There is one issue about which Nielsen is absolutely correct – our love of TV is as strong as it ever has been. In Ireland we are watching almost four hours of it a day. But every aspect of how we are watching it is changing.

As we watch TV over half of us are now also using a laptop, smart phone or other connected device to engage with each other and even with the programme makers. A full 40 percent of Twitter’s traffic during peak usage is about television. The 19-49 demographic ratings for a show more than doubles when viewership during the week following the show’s scheduled broadcast are included. We are increasingly choosing not just what to watch but where and when to watch it with little regard to to broadcast schedules.

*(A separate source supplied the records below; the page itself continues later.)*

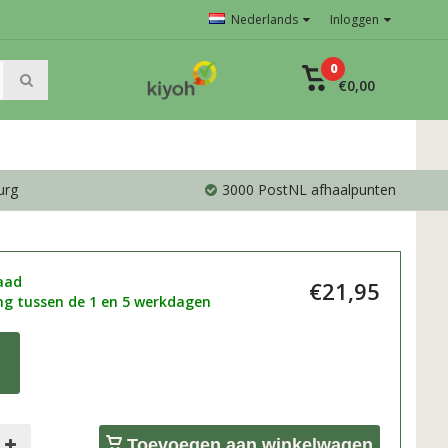
Nederlands
Inloggen
0
€0,00
urg
3000 PostNL afhaalpunten
aad
€21,95
g tussen de 1 en 5 werkdagen
5
Toevoegen aan winkelwagen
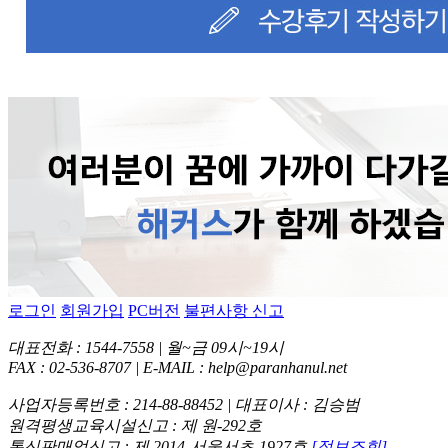
로그인
회원가입
PC버전
불편사항 신고
대표전화 : 1544-7558 | 월~금 09시~19시
FAX : 02-536-8707 | E-MAIL : help@paranhanul.net
사업자등록번호 : 214-88-88452 | 대표이사 : 김승범
원격평생교육시설신고 : 제 원-292호
통신판매업신고 : 제 2014-서울서초-1927호
[정보조회]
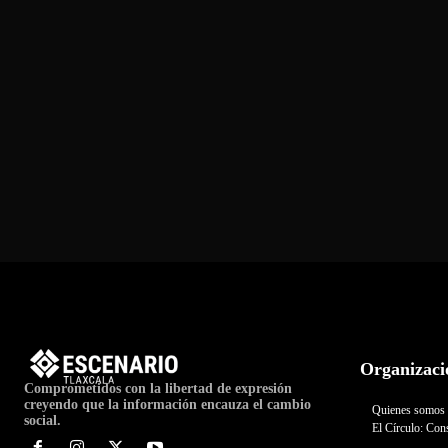
Organizaci
Comprometidos con la libertad de expresión
creyendo que la información encauza el cambio
Quienes somos
social.
El Círculo: Cons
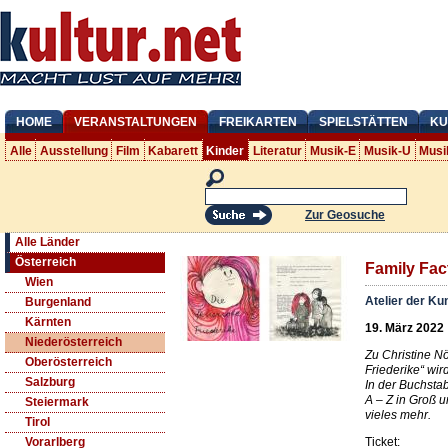
HOME
VERANSTALTUNGEN
FREIKARTEN
SPIELSTÄTTEN
KU
Alle
Ausstellung
Film
Kabarett
Kinder
Literatur
Musik-E
Musik-U
Musi
Zur Geosuche
Alle Länder
Österreich
Family Fac
Wien
Atelier der K
Burgenland
Kärnten
19. März 2022
Niederösterreich
Zu Christine Nö
Oberösterreich
Friederike“ wir
Salzburg
In der Buchstab
A – Z in Groß 
Steiermark
vieles mehr.
Tirol
Ticket:
Vorarlberg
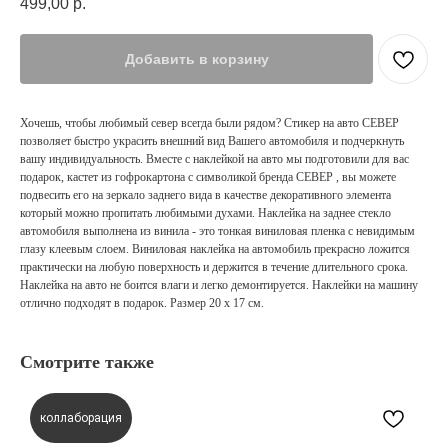
499,00
р.
Добавить в корзину
Хочешь, чтобы любимый север всегда были рядом? Стикер на авто СЕВЕР
позволяет быстро украсить внешний вид Вашего автомобиля и подчеркнуть
вашу индивидуальность. Вместе с наклейкой на авто мы подготовили для вас
подарок, кастет из гофрокартона с символикой бренда СЕВЕР , вы можете
подвесить его на зеркало заднего вида в качестве декоративного элемента
который можно пропитать любимыми духами. Наклейка на заднее стекло
автомобиля выполнена из винила - это тонкая виниловая пленка с невидимым
глазу клеевым слоем. Виниловая наклейка на автомобиль прекрасно ложится
практически на любую поверхность и держится в течение длительного срока.
Наклейка на авто не боится влаги и легко демонтируется. Наклейки на машину
отлично подходят в подарок. Размер 20 х 17 см.
Смотрите также
коллаборация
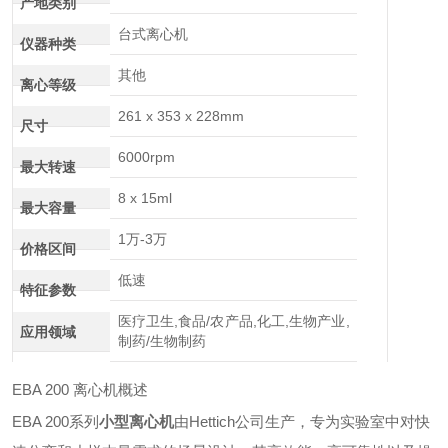
产地类别
台式离心机
仪器种类
其他
离心等级
261 x 353 x 228mm
尺寸
6000rpm
最大转速
8 x 15ml
最大容量
1万-3万
价格区间
低速
特征参数
医疗卫生,食品/农产品,化工,生物产业,
应用领域
制药/生物制药
EBA 200 离心机概述
EBA 200系列
小型离心机
由Hettich公司生产，专为实验室中对快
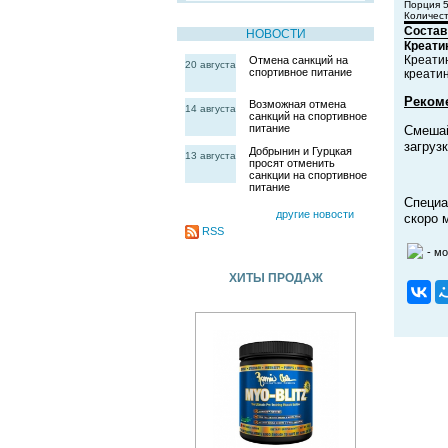
Порция 5
Количест
Состав
НОВОСТИ
Креати
Креатин
Отмена санкций на
20 августа
спортивное питание
креатин
Реком
Возможная отмена
14 августа
санкций на спортивное
питание
Смешай
загруз
Добрынин и Гурцкая
13 августа
просят отменить
санкции на спортивное
питание
Специа
другие новости
скоро 
RSS
- м
ХИТЫ ПРОДАЖ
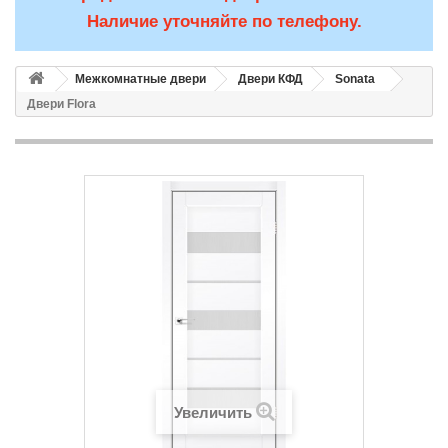
Наличие уточняйте по телефону.
Межкомнатные двери
Двери КФД
Sonata
Двери Flora
Увеличить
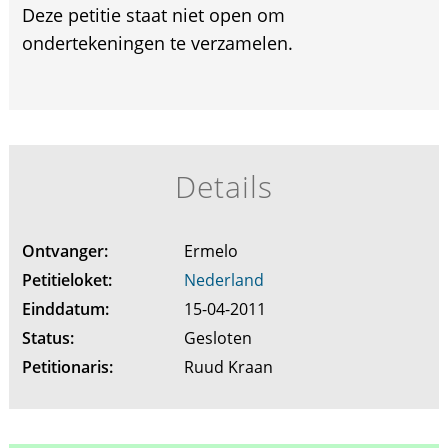
Deze petitie staat niet open om
ondertekeningen te verzamelen.
Details
Ontvanger:
Ermelo
Petitieloket:
Nederland
Einddatum:
15-04-2011
Status:
Gesloten
Petitionaris:
Ruud Kraan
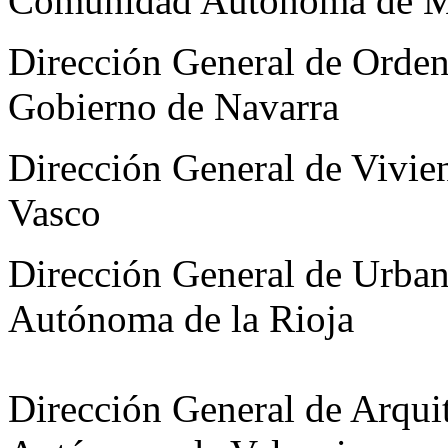
Comunidad Autónoma de M
Dirección General de Ordena
Gobierno de Navarra
Dirección General de Vivie
Vasco
Dirección General de Urba
Autónoma de la Rioja
Dirección General de Arqui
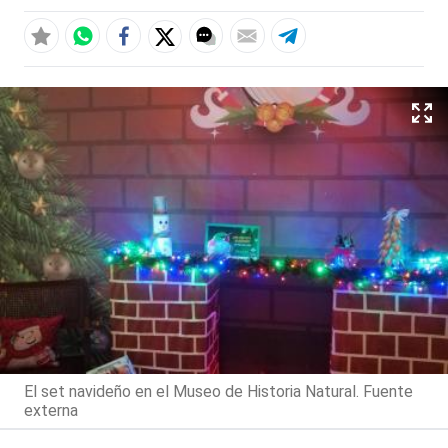
El set navideño en el Museo de Historia Natural. Fuente
externa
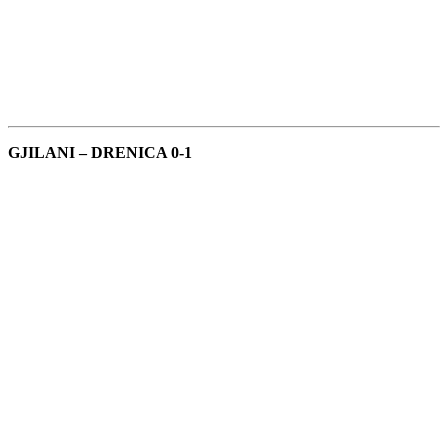
GJILANI – DRENICA 0-1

It’s also where we get our TV. Cable TV and the internet are already travelling over the same pipes. The increasingly blurred distinction between the delivery systems is going to give rise to more so-called cord- cutters who abandon their subscriptions to cable or satellite to access TV directly and exclusively over the internet.

With the advent of fully-functioning online delivery of TV the regulatory walls built by national broadcasting legislators are no longer an effective bar to new entrants into the TV business. Similarly, national broadcast regulatory authorities such as our own Comreg are going to become increasingly irrelevant sideshows.

With BBC television centre about to become a hotel and apartment complex and our own Montrose increasingly taking on the appearance of a semi-abandoned car-park it can safely be said that all the comfortable old certainties of the television industry are well and truly gone. But change will come slowly.

The half a million people who watch the Late Late Show live on the TV in the corner of their living room at half nine every Friday night are not going anywhere in a hurry but they are indisputably a dying breed.